DIFFERENCES IN THERMAL-STABILITY BETWEEN REDUCED AND OXIDIZED CYTOCHROME-B562 FROM ESCHERICHIA-COLI

The thermal stabilities of ferri- and ferrocytochrome b562 were examined. Thermally induced spectral changes, monitored by absorption and second-derivative spectroscopies, followed the dissociation of the heme moiety and the increased solvation of tyrosine residue(s) located in close proximity to the heme binding site.
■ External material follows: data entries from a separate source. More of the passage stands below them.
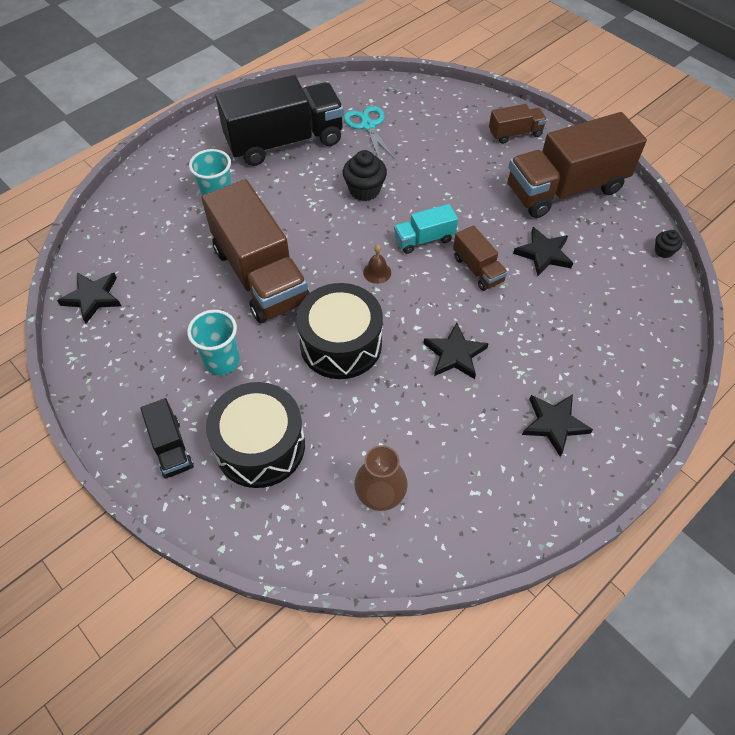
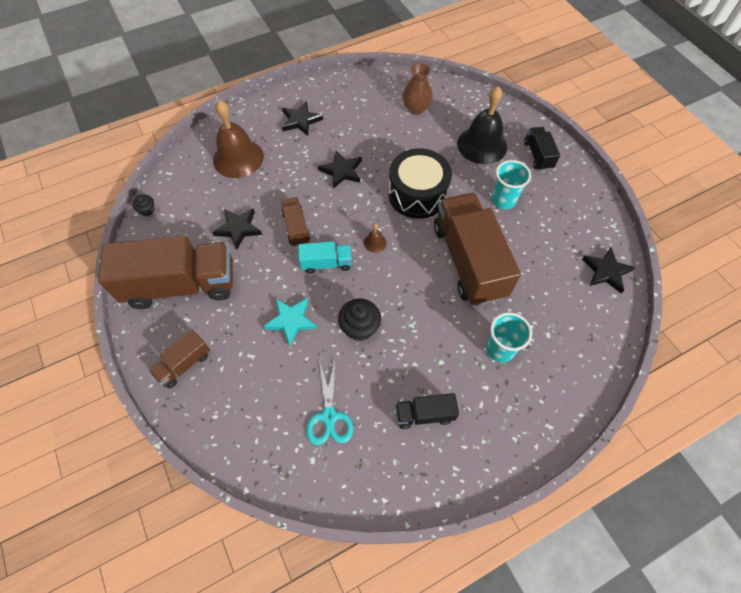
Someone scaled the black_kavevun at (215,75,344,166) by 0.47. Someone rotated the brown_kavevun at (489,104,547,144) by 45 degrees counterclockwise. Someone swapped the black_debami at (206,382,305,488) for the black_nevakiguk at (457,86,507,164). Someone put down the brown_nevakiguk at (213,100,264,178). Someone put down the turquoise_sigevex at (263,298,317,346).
All observed thermal transitions were independent of the rate of temperature increase (0.5-2-degrees-C/min), and the denatured protein exhibited partial to near-complete reversibility upon return to ambient temperature. The extent of renaturation of cytochrome b562 is dependent on the amount of time the unfolded conformer is exposed to temperatures above the transition temperature, T(m). All thermally induced spectra changes fit a simple two-state model, and the thermal transition was assumed to be reversible. The thermal transition for ferrocytochrome b562 yielded T(m) and van't Hoff enthalpy (DELTA-H(vH)) values of 81.0-degrees-C and 137 kcal/mol, respectively. In contrast, T(m) and DELTA-H(vH) values obtained for the ferricytochrome were 66.7-degrees-C and 110 kcal/mol, respectively. The estimated increase in the stabilization free energy at the T(m) of ferricytochrome b562 following the one-electron reduction to the ferrous form, where DELTA-DELTA-G = DELTA-T(m)DELTA-S(m) [DELTA-S(m) = 324 cal/(K.mol), DELTA-T(m) = 14.3-degrees-C] [Becktel, W. J., & Schellman, J. A. (1987) Biopolymers 26, 1859-1877], is 4.6 kcal/mol.